O soteropolitano Zulu Araújo, presidente da Fundação Cultural Palmares, é o entrevistado da Muito deste domingo. Leia trechos inéditos da conversa que ficaram de fora da revista:
Quando o senhor deixou de ser Edvaldo Mendes Araújo para se tornar Zulu?
Me tornei Zulu em 1965, quando eu tinha 13 anos. Tinha acabado de entrar no Severino Vieira. E estava passando um filme chamado África, Adeus. Eram uns documentários exóticos que passavam à época sobre o continente africano. E dentro desse filme falava-se sobre os zulus. Os zulus à época eram vistos quase como animais, eram um tribo africana, extremamente guerreira. Eles eram baixos, magros, mas eram absolutamente furiosos e combatentes, agressivos. E o Rei Zulu era uma figura que segundo meus colegas que foram assistir ao filme era muito parecida comigo. Eu era magro, pequeno, mas era danado. Aí ficou ‘Rei Zulu, Rei Zulu’. Com o tempo, o reinado foi caindo, ficou só o Zulu (risos). Quando eu entrei na escola de arquitetura [da Universidade Federal da Bahia] aí já era Zulu e eu só fiz a adequação do Araújo porque é meu sobrenome. E hoje é o meu nome público, particular, pessoal.

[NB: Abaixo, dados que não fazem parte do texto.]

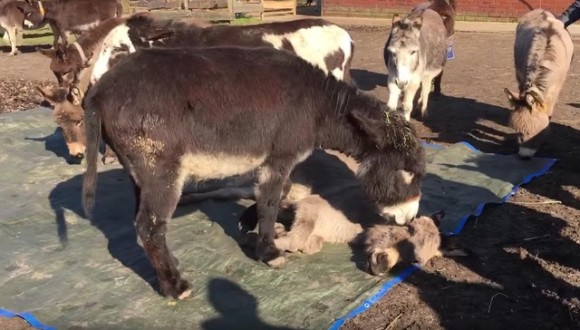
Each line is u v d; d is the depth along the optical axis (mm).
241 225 4453
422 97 7758
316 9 22438
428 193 5340
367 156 4051
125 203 5168
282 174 3912
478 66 11430
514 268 4180
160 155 3473
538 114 5957
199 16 16750
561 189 5531
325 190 4664
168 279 3701
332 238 4438
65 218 4887
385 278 4016
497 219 4941
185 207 5023
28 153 6375
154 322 3529
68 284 3918
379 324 3547
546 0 17109
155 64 3541
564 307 3709
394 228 4148
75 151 5359
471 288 3932
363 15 19875
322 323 3523
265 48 3967
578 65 11375
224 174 3787
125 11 16391
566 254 4355
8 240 4492
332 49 6105
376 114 4055
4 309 3631
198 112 3508
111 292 3832
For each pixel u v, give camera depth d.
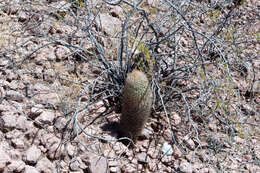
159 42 3.63
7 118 3.10
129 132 3.21
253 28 5.25
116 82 3.56
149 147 3.31
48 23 4.36
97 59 3.64
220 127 3.70
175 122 3.64
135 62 3.70
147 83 3.02
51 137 3.08
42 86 3.59
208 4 5.00
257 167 3.33
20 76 3.63
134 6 3.48
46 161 2.91
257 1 6.06
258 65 4.60
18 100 3.38
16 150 2.94
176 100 3.78
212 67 4.17
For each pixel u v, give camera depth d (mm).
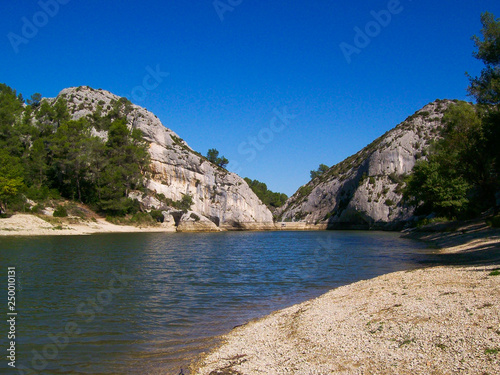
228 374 9383
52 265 30250
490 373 7277
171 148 115625
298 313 14594
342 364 9055
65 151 88625
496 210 47000
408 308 11875
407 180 85125
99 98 142375
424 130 133750
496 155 38281
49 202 78375
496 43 37500
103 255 38375
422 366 8133
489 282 13562
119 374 9883
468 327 9398
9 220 64938
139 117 118125
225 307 17547
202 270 30172
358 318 12133
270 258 39844
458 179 61000
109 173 89688
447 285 14273
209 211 116500
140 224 92750
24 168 80688
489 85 38875
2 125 84938
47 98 145375
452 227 57375
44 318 15344
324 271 28969
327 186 153875
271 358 10227
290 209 165875
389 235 84562
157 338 12883
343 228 131500
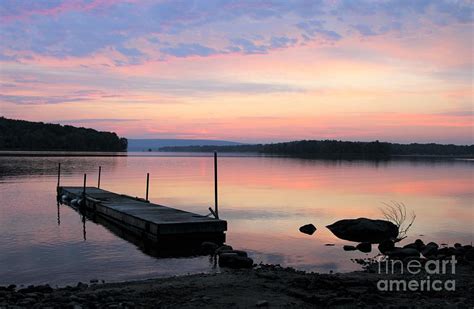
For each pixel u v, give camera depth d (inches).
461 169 3607.3
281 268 507.5
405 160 6304.1
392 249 634.2
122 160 4552.2
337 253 621.0
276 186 1800.0
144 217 746.8
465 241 727.1
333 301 333.7
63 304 336.5
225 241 697.6
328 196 1424.7
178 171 2896.2
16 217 928.3
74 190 1307.8
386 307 325.4
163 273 501.0
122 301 345.1
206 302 339.0
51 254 595.5
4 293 381.1
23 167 2785.4
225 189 1646.2
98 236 741.3
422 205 1217.4
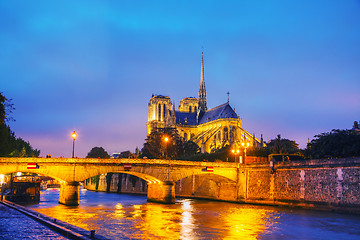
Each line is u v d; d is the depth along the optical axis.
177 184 124.56
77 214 59.84
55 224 34.53
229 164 88.69
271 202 79.31
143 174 80.88
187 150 172.38
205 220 54.44
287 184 75.69
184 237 39.47
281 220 54.53
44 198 100.31
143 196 124.62
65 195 73.56
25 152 138.38
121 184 158.12
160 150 162.38
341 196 62.66
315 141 84.56
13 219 40.59
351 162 61.31
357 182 59.88
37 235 29.52
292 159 88.12
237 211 67.56
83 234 30.30
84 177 73.88
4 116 61.47
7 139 93.69
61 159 71.81
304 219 55.53
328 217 57.66
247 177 87.81
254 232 44.03
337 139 77.19
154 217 57.38
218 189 99.12
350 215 59.69
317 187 68.06
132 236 39.12
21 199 84.94
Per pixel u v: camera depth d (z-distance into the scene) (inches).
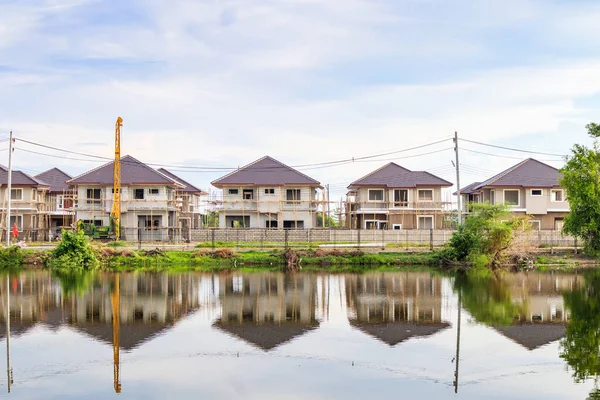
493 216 1715.1
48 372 600.1
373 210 2559.1
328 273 1518.2
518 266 1679.4
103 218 2463.1
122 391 542.0
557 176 2517.2
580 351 682.2
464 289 1187.3
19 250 1728.6
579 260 1768.0
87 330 791.7
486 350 687.1
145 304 1000.2
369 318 872.9
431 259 1737.2
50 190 2792.8
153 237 2421.3
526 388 553.0
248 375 589.9
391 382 569.9
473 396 529.7
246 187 2551.7
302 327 810.2
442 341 730.2
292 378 581.0
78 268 1641.2
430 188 2578.7
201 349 689.6
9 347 700.0
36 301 1029.2
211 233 2278.5
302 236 2204.7
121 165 2507.4
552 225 2509.8
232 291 1163.9
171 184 2460.6
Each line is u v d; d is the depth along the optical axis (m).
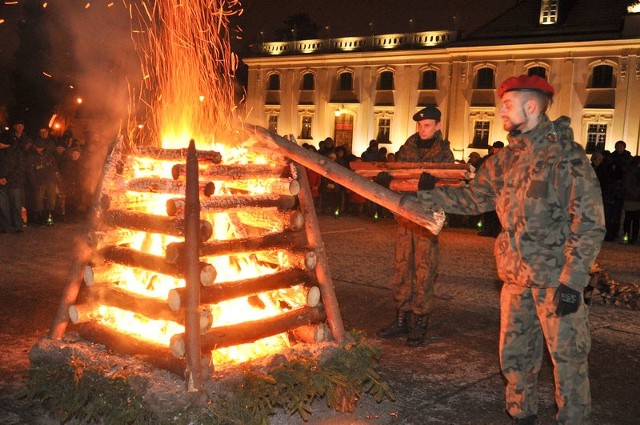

Onde o senhor cresceu aqui em Salvador?
No Solar do Unhão. Ali chama-se Rua Desembargador Castelo Branco. Nasci no número 5. É aquela favela que tem ali em frente. Me criei ali até os 21 anos de idade.
E o senhor conseguiu, mesmo vindo de uma família pobre, entrar na universidade.
Comecei a trabalhar aos 9 anos de idade. Me mantive com o meu salário, meu trabalho, meu esforço a partir dos 9 anos. Minha roupa, minha alimentação, meu lazer, desde os 9 anos de idade sou eu quem pago. Trabalhava na Editora Beneditina, no Mosteiro de São Bento. Trabalhei lá dos 10 aos 17 anos e quatro meses. Antes, aos 9, fui aprendiz de alfaiate no Pelourinho. E lá na Editora do Mosteiro eu era encadernador de missal. Missal eram os livros de missa. Tinha livro em latim, o livro dominical e o livro em português. E vendia como água. Trabalhava clandestinamente e era uma exploração do trabalho do menor. Toda vez que o Ministério do Trabalho aparecia, eles escondiam a gente na cela dos padres.
E por que o senhor quis estudar arquitetura?
Fui pro Severino Vieira e era um bom ensino público. E lá eu conheci um colega chamado Carlinhos Cor das Águas. E o pai dele era construtor. Então, inicialmente, meu pai queria que eu fizesse direito, porque ele queria um doutor na família, porque na minha família não tinha nenhum… Resolvi fazer engenharia mecânica e por fim decidi fazer arquitetura, influenciado pelo pai de Carlinhos Cor das Águas, que era Carlos Carvalho, que me convenceu da beleza da arquitetura. Passei no vestibular, vindo da escola pública.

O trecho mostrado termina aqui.